• What is required: Only the stretch of the listing below that runs from the line with "16: (579, 441, 796.21)" through the line with "28: (440, 689, 42.60)" is to be printed, exactly and with both ends.

________________________________________

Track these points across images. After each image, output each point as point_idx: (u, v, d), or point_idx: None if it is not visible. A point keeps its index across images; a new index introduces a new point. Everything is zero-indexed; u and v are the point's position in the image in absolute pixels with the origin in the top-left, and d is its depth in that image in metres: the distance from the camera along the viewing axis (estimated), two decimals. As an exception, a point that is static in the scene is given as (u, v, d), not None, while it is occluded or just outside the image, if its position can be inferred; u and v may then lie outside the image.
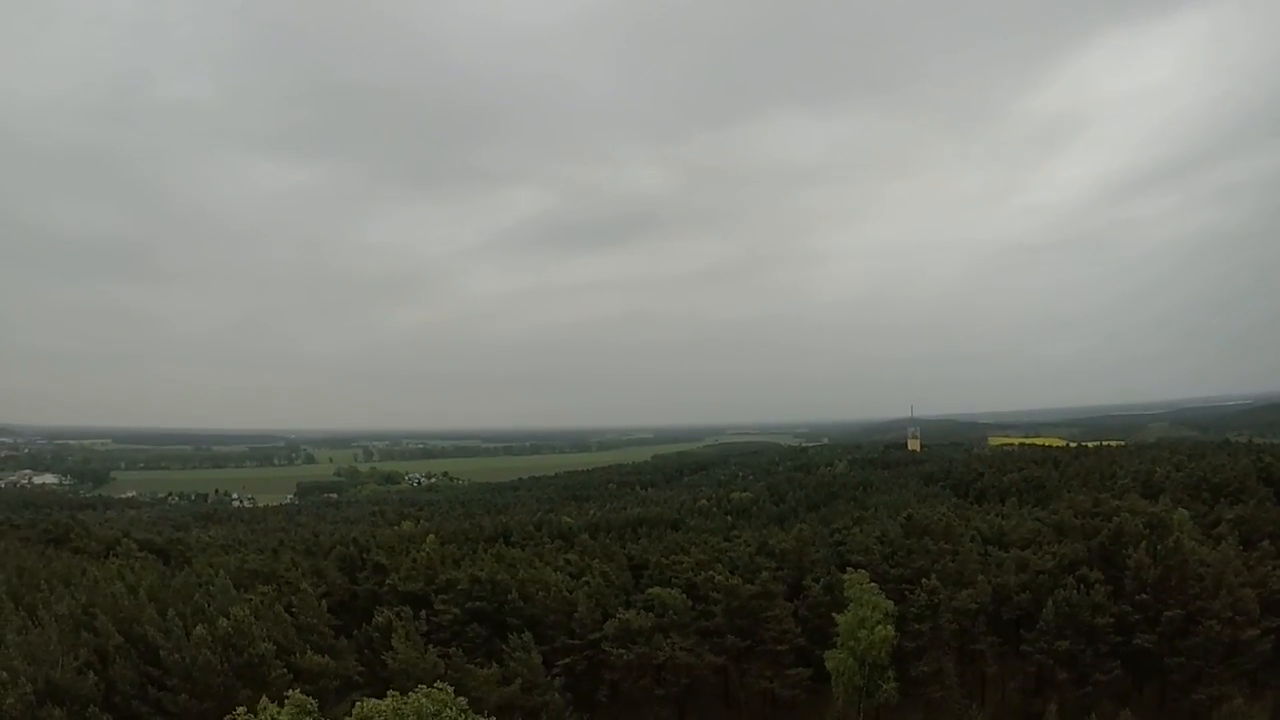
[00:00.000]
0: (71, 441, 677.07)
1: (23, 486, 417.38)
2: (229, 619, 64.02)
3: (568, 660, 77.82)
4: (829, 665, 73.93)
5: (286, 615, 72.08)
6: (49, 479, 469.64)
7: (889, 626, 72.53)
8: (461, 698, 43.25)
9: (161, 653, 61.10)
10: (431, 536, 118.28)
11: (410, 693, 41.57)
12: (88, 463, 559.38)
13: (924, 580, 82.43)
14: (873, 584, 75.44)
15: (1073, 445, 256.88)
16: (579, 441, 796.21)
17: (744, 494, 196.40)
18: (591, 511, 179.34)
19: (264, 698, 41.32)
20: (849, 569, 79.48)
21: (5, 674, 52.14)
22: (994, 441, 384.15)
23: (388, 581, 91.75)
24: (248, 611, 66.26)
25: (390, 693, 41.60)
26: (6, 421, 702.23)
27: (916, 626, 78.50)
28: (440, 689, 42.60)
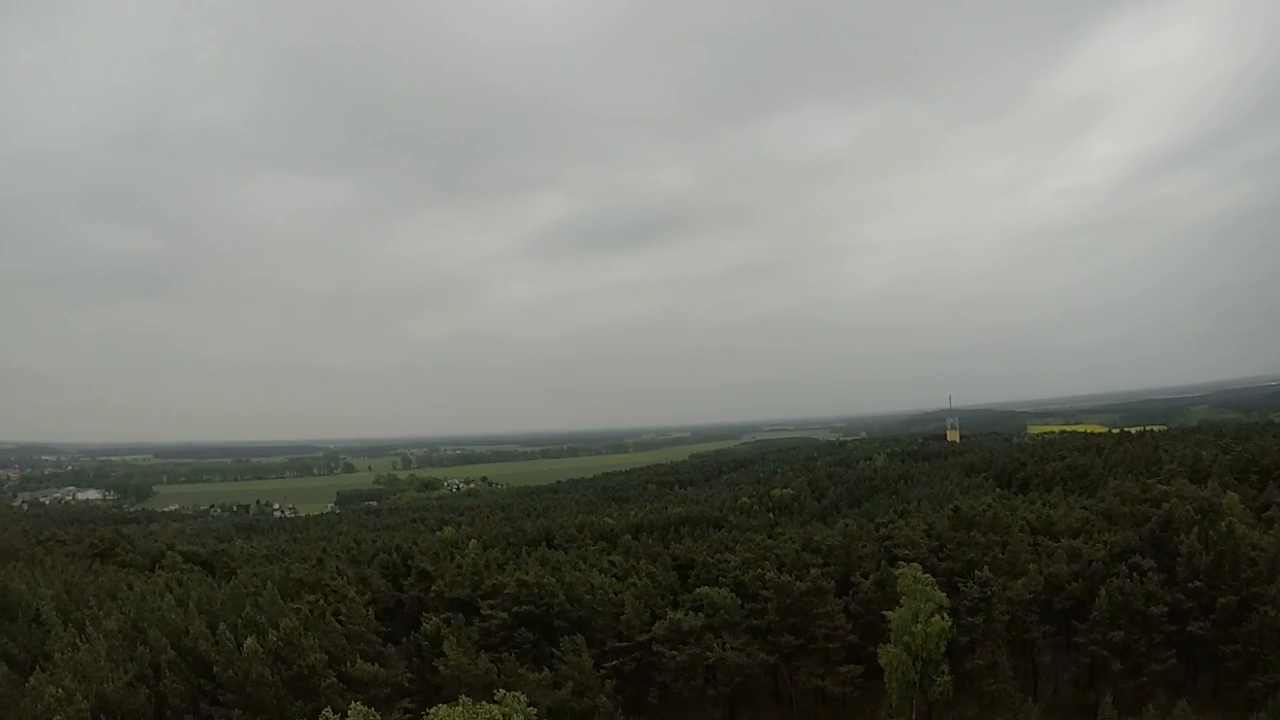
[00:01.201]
0: (114, 458, 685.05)
1: (67, 503, 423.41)
2: (279, 630, 64.10)
3: (617, 662, 77.36)
4: (882, 661, 72.80)
5: (336, 624, 72.13)
6: (92, 494, 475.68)
7: (944, 619, 71.71)
8: (532, 707, 43.40)
9: (215, 667, 61.03)
10: (474, 542, 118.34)
11: (481, 701, 41.47)
12: (130, 478, 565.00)
13: (976, 572, 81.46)
14: (926, 576, 74.24)
15: (1114, 431, 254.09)
16: (615, 443, 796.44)
17: (785, 490, 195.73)
18: (633, 512, 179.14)
19: (327, 709, 41.28)
20: (900, 563, 78.37)
21: (59, 691, 51.99)
22: (1034, 430, 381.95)
23: (434, 588, 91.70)
24: (297, 622, 66.32)
25: (463, 699, 41.53)
26: (50, 439, 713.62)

________________________________________

• Written reply:
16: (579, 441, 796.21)
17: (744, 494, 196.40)
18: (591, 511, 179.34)
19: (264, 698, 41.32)
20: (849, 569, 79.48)
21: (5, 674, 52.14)
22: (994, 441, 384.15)
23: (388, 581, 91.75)
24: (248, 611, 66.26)
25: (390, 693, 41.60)
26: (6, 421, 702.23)
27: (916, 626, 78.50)
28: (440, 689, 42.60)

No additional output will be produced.